Welcome to the tispark wiki!
For now, our skeleton code bypassed part of the original datasource API for aggressive pushdown calculations into tikv's coprocessor and we don't uses stable api of Filters and prunes traits since they seems too narrow for coprocessor.
For calculation pushdown, what we do is direct matching subplan for pattern like Aggregates->Filter/Projection->TiRelation (for now, limit and sort not considered at least for May for simplicity)

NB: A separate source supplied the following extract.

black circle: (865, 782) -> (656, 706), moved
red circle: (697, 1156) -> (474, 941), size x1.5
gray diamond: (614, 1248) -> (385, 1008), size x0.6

We extract Filter/Projections and translate it to
case AttributeReference -> ColumnReference for Coprocessor results
case Filter and Projection Expression -> test if supported by tikv and translate to proto expressions, for the remaining part generate a supplementary plan on the top of TiRelation
case Aggregate -> split into partial and spark aggregate while partial part is translated into proto request, and spark one is prepend on the top of Filter/Projection (if any, otherwise TiRelation directly); for any aggregates that cannot pushed, we need to fall all the way back to no aggregate-pushdown logic
Spark aggregates itself should have two phase as in original spark since our data is not partitioned via any hash key and we still need to have a shuffle stage (if not streamingAggregate case which we don't consider for now during May). But one thing need to consider and might get optimizer involve is type promotion: for example, we need to promote sum(int) into sum(long) since coprocessor result is likely promoted avoiding overflow. This likely to be done in optimizer phase or we bypass original planning and do it our own.
- partition split
- coprocessor for plan: translate spark plan to coprocessor request
- finish aggregates(almost done)
- finish filter
- implement key to range convert besides long
- How to integrate with existing stats & cbo of spark
- Choose index based on stats
- sort and limit
- Sort Merge Join
- Consume order if pk
- Write and create table?
- Test with streaming